Si la grandeza de una nación se mide en términos de influencia global, nadie podría poner en duda que en los últimos 70 años el arquitecto principal del orden mundial ha sido Estados Unidos. Todo el mundo sabe, escribe Kontandaras, que los estadounidenses crearon las organizaciones multinacionales y establecieron los acuerdos de paz, estabilidad y desarrollo económico; que organizaron el mundo de la forma que más les convenía porque sabían que así obtendrían los mayores beneficios; y que para cumplir este objetivo utilizaron una compleja red de alianzas, organizaciones y tratados que hoy Trump se empeña en destruir.

Si Trump, pienso yo, pudiera dejar de ser Trump por tan solo un momento y se esforzara por asimilar las enseñanzas de la  historia, entendería que los grandes imperios han tenido etapas de desarrollo y decadencia semejantes. Sabría, por ejemplo, que cuando las ciudades-estado griegas dejaron de pelearse entre sí y se aliaron para combatir a los invasores persas, sentaron las bases de un imperio que habría de dominar el Mediterráneo y Asia menor.

Los atenienses descubrieron que exportando sus valores democráticos, su cultura filosófica, científica, literaria y cívica, y ofreciéndoles protección militar a sus aliados, podían manipularlos a su antojo y obtener así mayores beneficios. El poderío naval de los atenienses con el que establecieron su dominio marítimo fue financiado con dinero aliado, y fue gracias al tributo que estos pagaban que Atenas pudo financiar los templos cuyas ruinas aún adornan la capital griega.

Desafortunadamente, Trump no sabe historia y ni siquiera entiende con claridad quiénes son sus aliados naturales y quiénes sus enemigos. Su agigantado ego le impide comprender que su errático estilo de gobernar ha ido minando la credibilidad de Estados Unidos.

**Consigna:**
Transcribe del fragmento sobre Trump y los imperios el pasaje que va desde "Desafortunadamente, Trump no" hasta "de Estados Unidos.", ambos incluidos. Trabaja únicamente con el fragmento.

**Información proporcionada:**
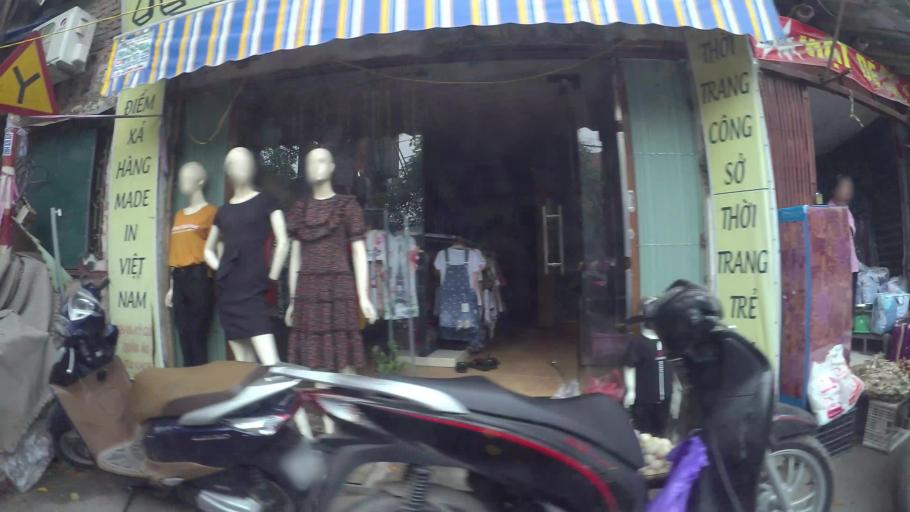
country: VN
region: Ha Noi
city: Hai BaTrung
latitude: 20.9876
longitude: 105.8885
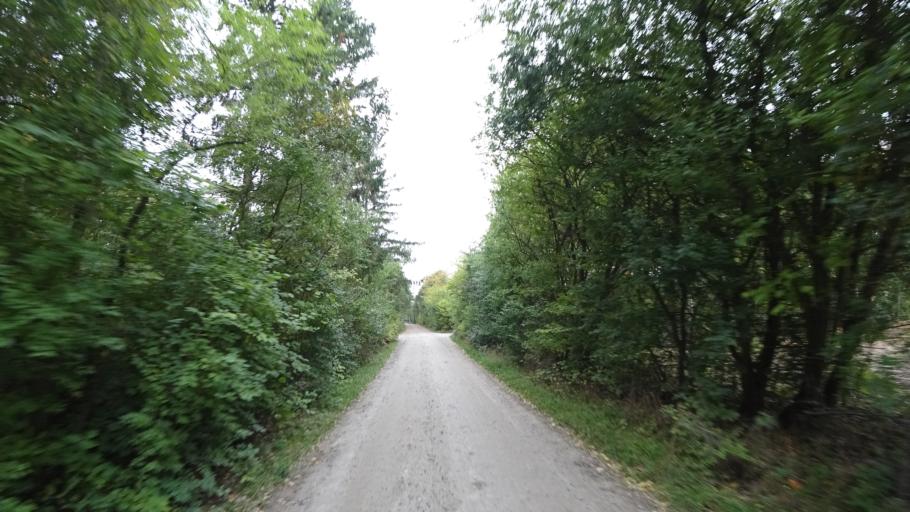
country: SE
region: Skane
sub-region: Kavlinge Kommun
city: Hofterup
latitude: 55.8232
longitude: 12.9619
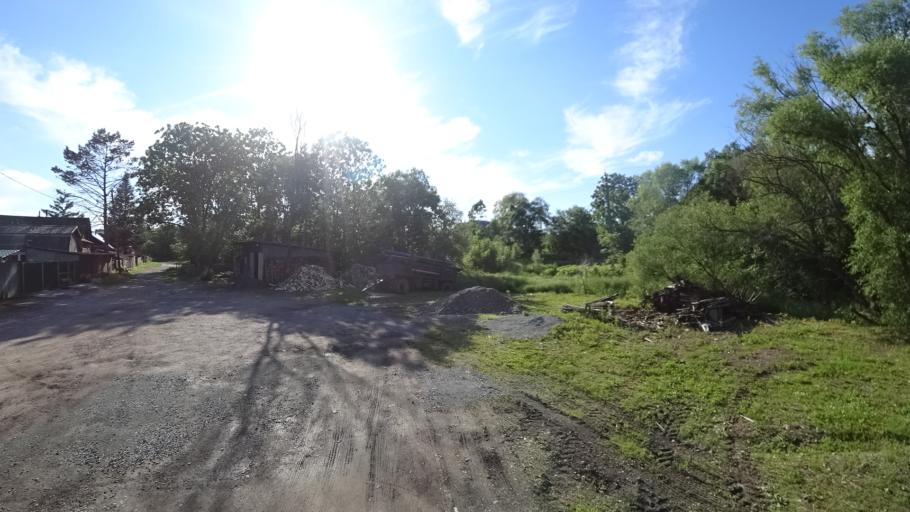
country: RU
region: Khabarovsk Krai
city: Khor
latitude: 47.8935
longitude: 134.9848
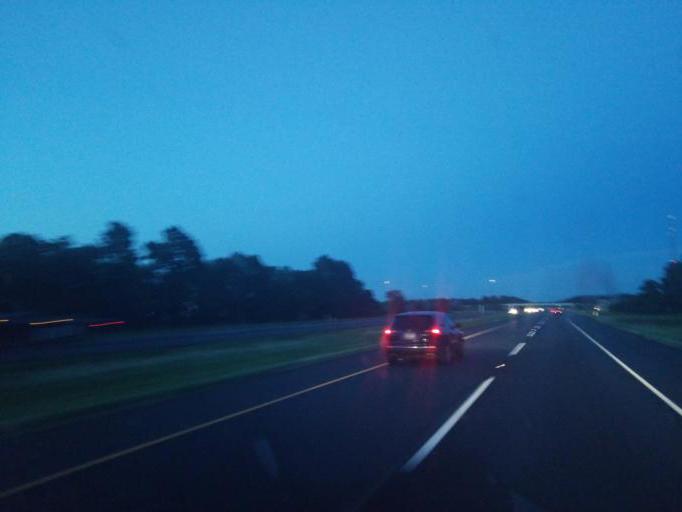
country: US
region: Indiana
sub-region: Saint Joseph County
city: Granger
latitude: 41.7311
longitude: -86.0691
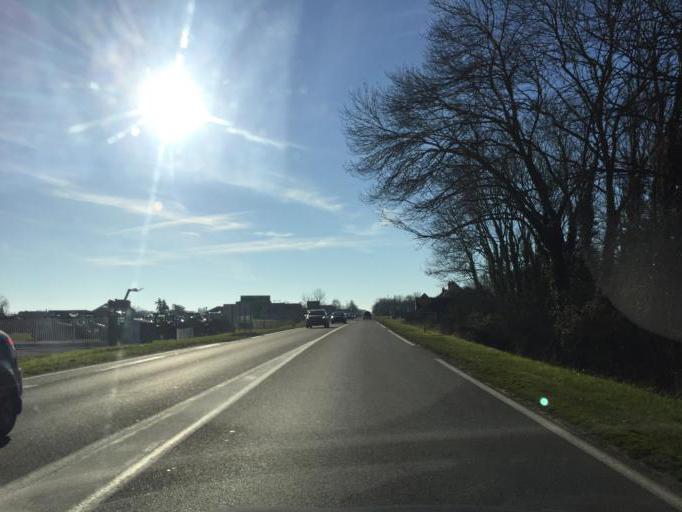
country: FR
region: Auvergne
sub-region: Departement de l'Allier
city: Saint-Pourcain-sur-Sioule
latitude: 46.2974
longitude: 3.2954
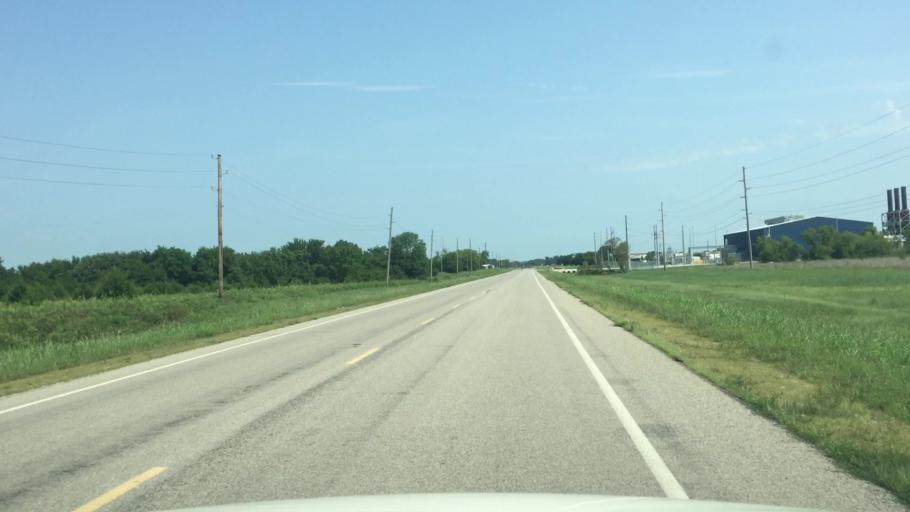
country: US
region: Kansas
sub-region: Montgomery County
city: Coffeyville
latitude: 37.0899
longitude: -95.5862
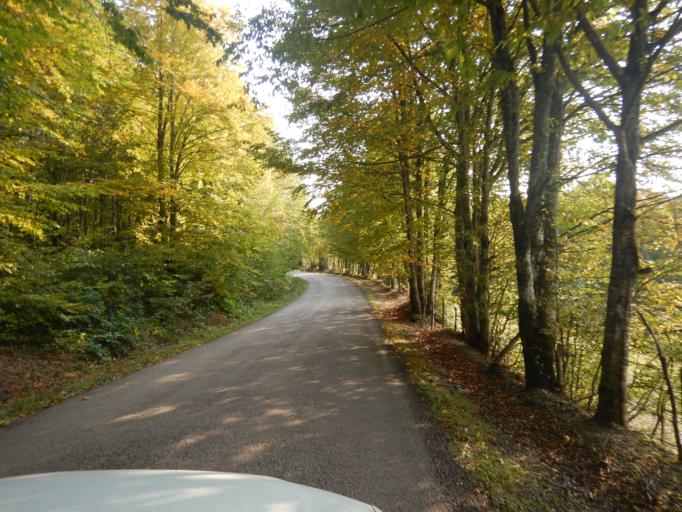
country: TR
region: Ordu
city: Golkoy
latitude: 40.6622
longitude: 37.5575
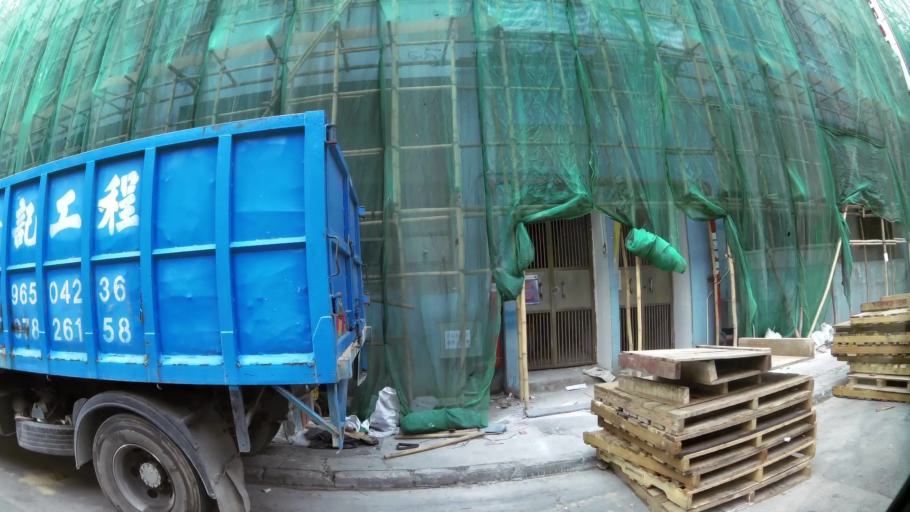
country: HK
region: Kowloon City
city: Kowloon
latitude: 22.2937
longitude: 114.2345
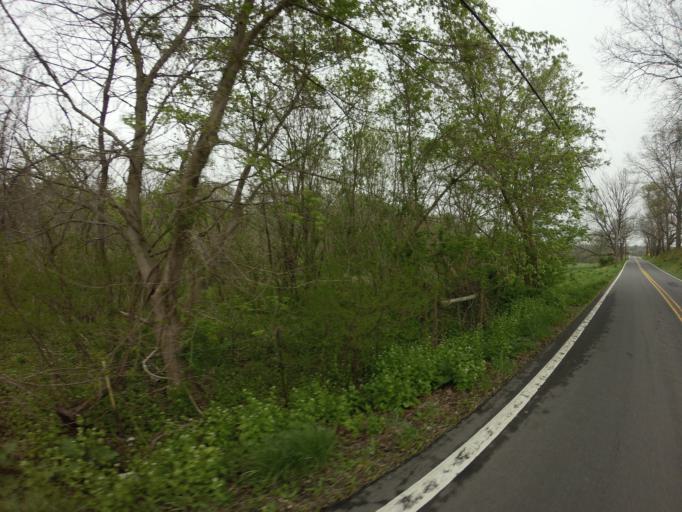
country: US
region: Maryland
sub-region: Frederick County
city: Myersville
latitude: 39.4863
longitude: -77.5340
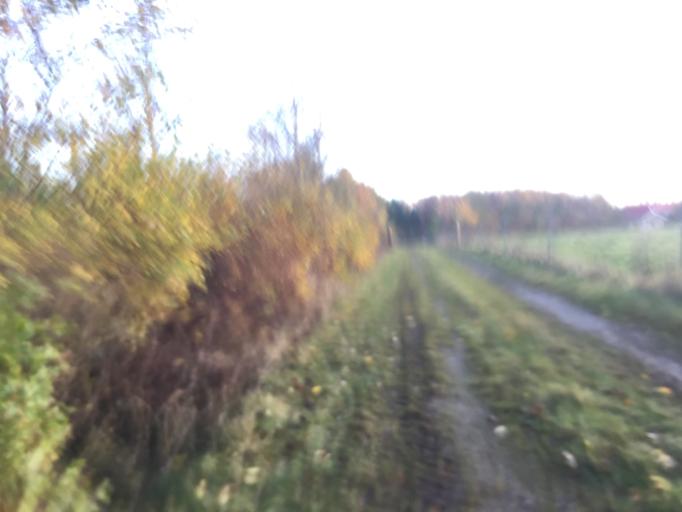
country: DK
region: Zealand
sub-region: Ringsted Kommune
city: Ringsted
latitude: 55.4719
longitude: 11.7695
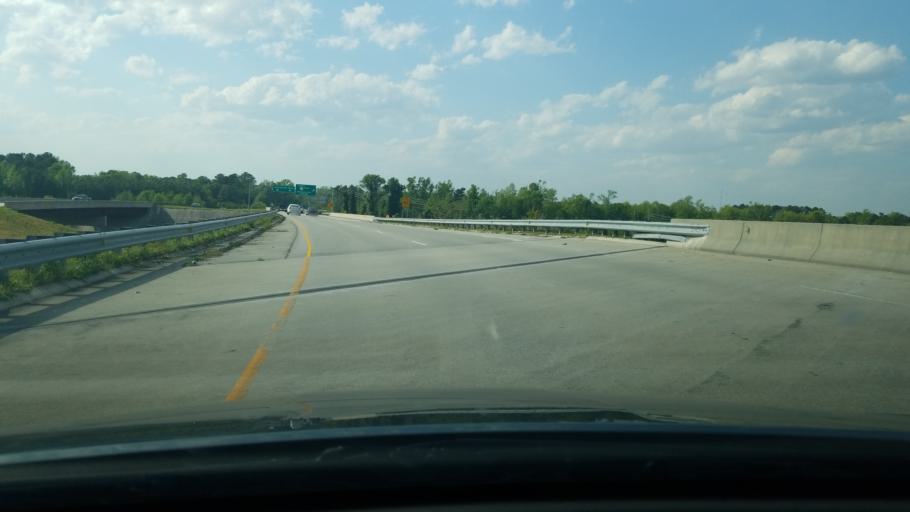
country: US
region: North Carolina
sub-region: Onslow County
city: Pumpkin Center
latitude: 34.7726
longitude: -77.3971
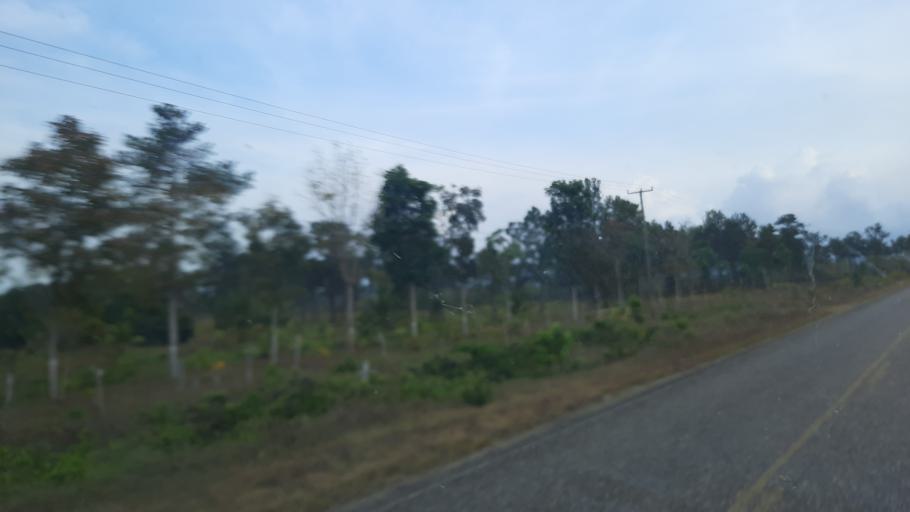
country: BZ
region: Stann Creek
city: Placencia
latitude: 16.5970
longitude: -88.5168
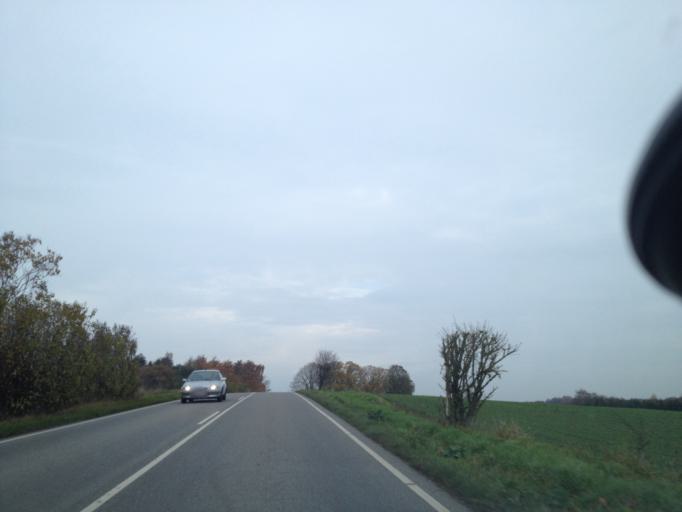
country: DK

**Resultado del ejercicio:**
Desafortunadamente, Trump no sabe historia y ni siquiera entiende con claridad quiénes son sus aliados naturales y quiénes sus enemigos. Su agigantado ego le impide comprender que su errático estilo de gobernar ha ido minando la credibilidad de Estados Unidos.